Could you edit the text of the records below so that every "الرئيسية" becomes "الصفحة الرئيسية", changing nothing else and leaving the pictures out of your answer?

### Task data

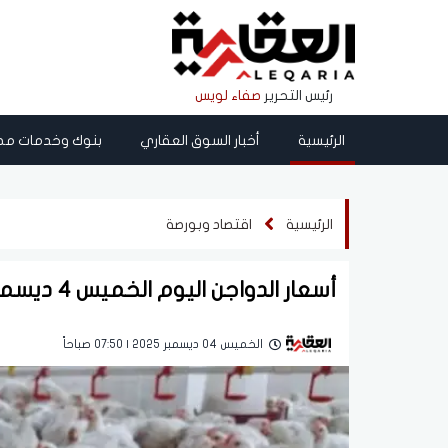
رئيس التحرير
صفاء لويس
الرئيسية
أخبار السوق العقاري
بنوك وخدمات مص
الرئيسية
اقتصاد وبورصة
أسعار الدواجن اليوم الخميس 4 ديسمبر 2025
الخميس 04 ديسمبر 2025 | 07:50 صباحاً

######

Written answer
رئيس التحرير
صفاء لويس
الصفحة الرئيسية
أخبار السوق العقاري
بنوك وخدمات مص
الصفحة الرئيسية
اقتصاد وبورصة
أسعار الدواجن اليوم الخميس 4 ديسمبر 2025
الخميس 04 ديسمبر 2025 | 07:50 صباحاً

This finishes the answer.